Relativistic two-phonon model for low-energy nuclear response

TL;DR

This paper introduces a relativistic two-phonon model for nuclear structure that accurately predicts low-energy nuclear responses and dipole strengths in various isotopes without parameter adjustments.

Contribution

The paper develops a novel relativistic two-phonon model extending the quasiparticle random phase approximation for improved nuclear response calculations.

Findings

Successfully describes low-lying 1- states in tin isotopes.

Reproduces experimental dipole strength in neutron-rich nickel isotopes.

Provides a quantitative match for energies and transition probabilities.

Abstract

A two-phonon version of the relativistic quasiparticle time blocking approximation introduces as a new class of many-body models for nuclear structure calculations based on the covariant energy density functional. As a fully consistent extension of the relativistic quasiparticle random phase approximation, the relativistic two-phonon model implies fragmentation of nuclear states over two-quasiparticle and two-phonon configurations coupled to each other. In particular, we show how the lowest two-phonon $1^-$ state, identified as a member of the $[2^+\otimes 3^-]$ quintuplet, emerges from the coherent two-quasiparticle pygmy dipole mode in vibrational nuclei.
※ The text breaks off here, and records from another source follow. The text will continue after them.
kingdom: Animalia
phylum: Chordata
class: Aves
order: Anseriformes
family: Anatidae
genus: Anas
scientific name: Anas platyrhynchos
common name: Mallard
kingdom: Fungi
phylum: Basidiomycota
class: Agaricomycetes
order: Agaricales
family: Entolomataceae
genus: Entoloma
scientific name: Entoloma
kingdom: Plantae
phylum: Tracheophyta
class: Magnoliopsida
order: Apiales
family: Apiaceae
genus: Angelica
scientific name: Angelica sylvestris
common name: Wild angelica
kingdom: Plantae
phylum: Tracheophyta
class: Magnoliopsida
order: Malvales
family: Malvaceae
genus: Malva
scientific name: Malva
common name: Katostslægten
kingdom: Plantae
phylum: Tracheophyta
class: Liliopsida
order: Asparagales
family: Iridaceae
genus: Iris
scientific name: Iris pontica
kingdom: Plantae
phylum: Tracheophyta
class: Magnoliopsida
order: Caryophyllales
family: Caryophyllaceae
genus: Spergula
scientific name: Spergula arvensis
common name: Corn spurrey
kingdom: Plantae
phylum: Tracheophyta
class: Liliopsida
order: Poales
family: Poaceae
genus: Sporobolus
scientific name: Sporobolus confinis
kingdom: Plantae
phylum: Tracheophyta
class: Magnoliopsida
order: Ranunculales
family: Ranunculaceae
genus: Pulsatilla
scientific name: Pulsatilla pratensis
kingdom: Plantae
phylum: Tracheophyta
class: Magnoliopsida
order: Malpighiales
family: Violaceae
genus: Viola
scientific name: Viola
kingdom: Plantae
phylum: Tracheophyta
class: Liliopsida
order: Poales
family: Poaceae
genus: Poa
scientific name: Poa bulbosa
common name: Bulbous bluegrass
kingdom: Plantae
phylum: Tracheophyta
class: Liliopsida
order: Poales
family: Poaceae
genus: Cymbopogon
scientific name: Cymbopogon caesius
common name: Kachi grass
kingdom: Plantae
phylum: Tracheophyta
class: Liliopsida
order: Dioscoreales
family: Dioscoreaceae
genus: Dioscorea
The inclusion of the two-phonon configurations into the model space allows a quantitative description of the positions and the reduced transition probabilities of the lowest 1$^-$ states in tin isotopes $^{112,116,120,124}$Sn as well as the low-energy fraction of the dipole strength below the giant dipole resonance without any adjustment procedures. The model is applied to the low-lying dipole strength in neutron-rich $^{68,70,72}$Ni isotopes. Recent experimental data for $^{68}$Ni are reproduced fairly well.